Anyway, I got to thinking (an extremely dangerous activity) and it dawned on me that I am completely unsure of my future. I know I want to graduate with the majors I am currently in, but what am I going to do with my degrees? I am sure that I want to attend graduate school, but for what? What do I feel strongly enough about to want to put myself completely into working toward it? I am not sure as of yet, but I know that the answer will come to me, likely when I least expect it.

Back to the start of the semester. Not taking too many "difficult" classes, but they are all pretty work/time-intensive, so I really need to start developing a reliable system for time-management (not to mention a normal sleep cycle). The primary reason I say that the courses are work/time-intensive: I went to pick up my books for my courses, and I had to walk back to my room with a total of 20 books. This hurt not only my back, but also my hopes for having any free time this semester.

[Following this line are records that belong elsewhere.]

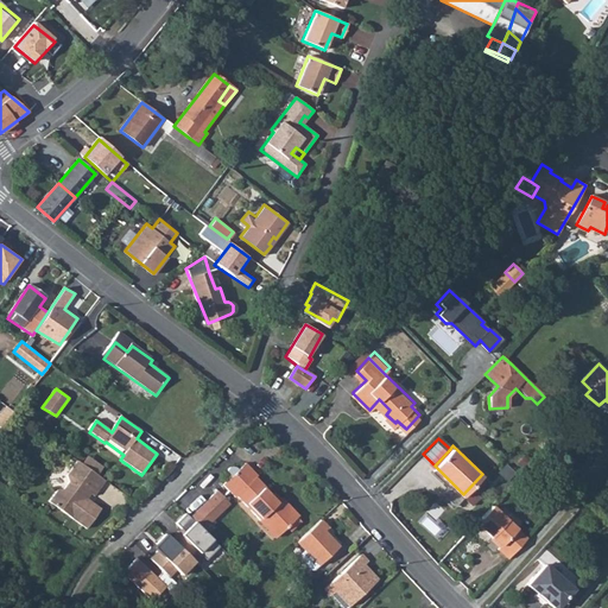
[(105,481),(77,461),(68,475),(68,482),(62,489),(56,489),(49,501),(86,529),(100,511),(84,499),(88,493),(94,496),(105,481)]
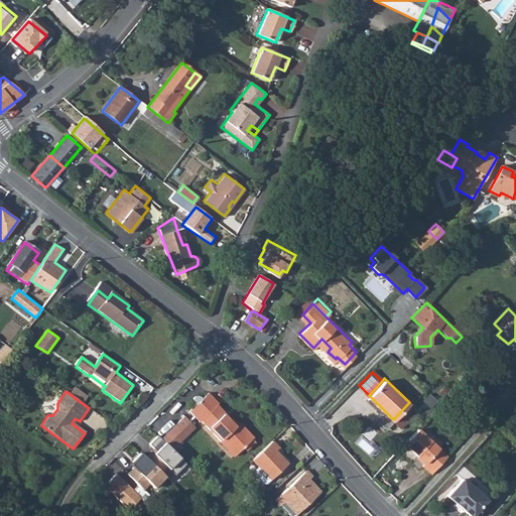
[(194,406),(191,408),(208,422),(220,411),(214,405),(216,404),(207,394),(201,399),(199,397),(197,397),(195,397),(192,398),(191,400),(191,403),(194,406)]
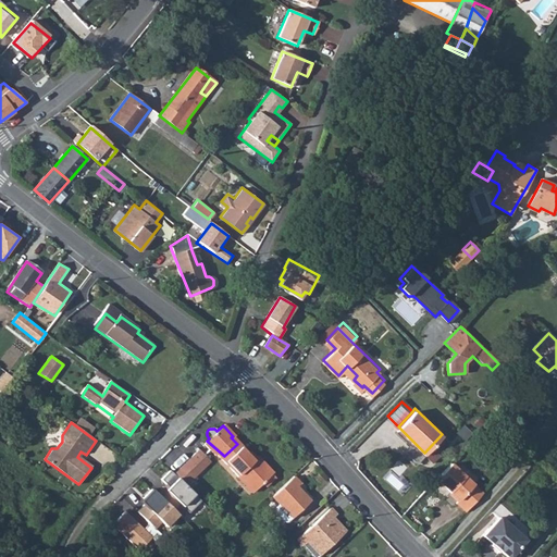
[(446,437),(442,434),(424,453),(432,459),(438,453),(434,449),(446,437)]
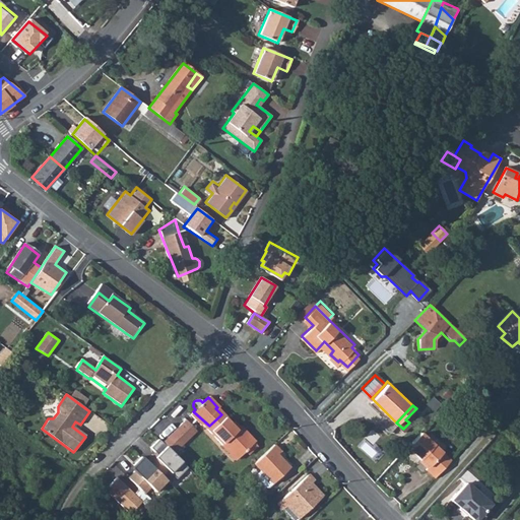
[(193,411),(189,414),(199,426),(201,424),(219,444),(221,443),(236,458),(254,442),(238,425),(233,430),(230,426),(231,424),(221,414),(209,426),(193,411)]
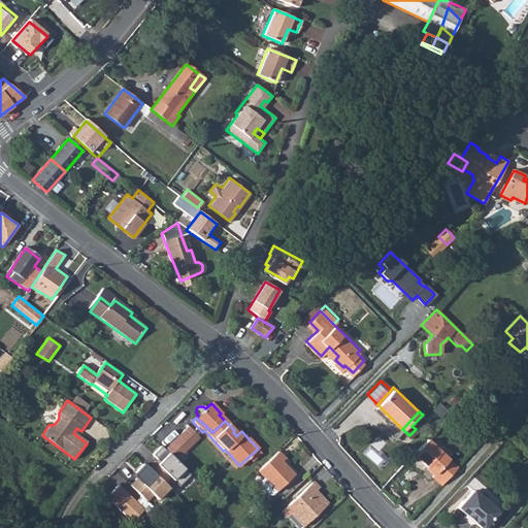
[(201,437),(190,426),(173,441),(185,454),(201,437)]
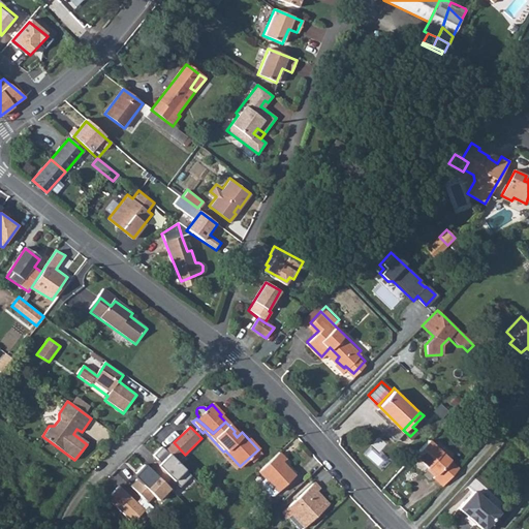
[(378,464),(383,458),(378,454),(386,442),(379,437),(366,454),(378,464)]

I feel jumpy, so let's talk about my future again. I have considered many different routes. I could go into grad school for English Literature, a path I would be glad to take; however, as a graduate student, I am not sure what my area of "research" could be. I mean, I've always been interested by the ways in which literature has developed over time, as well as how the genre of "young adult" literature emerged. But are these really unique subjects for research? Are they even appropriate?

I have also considered a future in linguistics (one of my minors). It fits pretty well. I mean, I love languages; I can't hide that. But then the same problem arises, what would I research? The primary areas of linguistics that interest me are German linguistics and forensic speech science, and I'm not sure how to build my professional future with either of those research areas.

This is my version of an emo kid who thinks that life is hard and the world is out to get me, so feel free to shun me while reading this, I'm just unsure of my future and need to get my life straightened out. For real though, I need to get my life together now. Just saying. Junior. Year.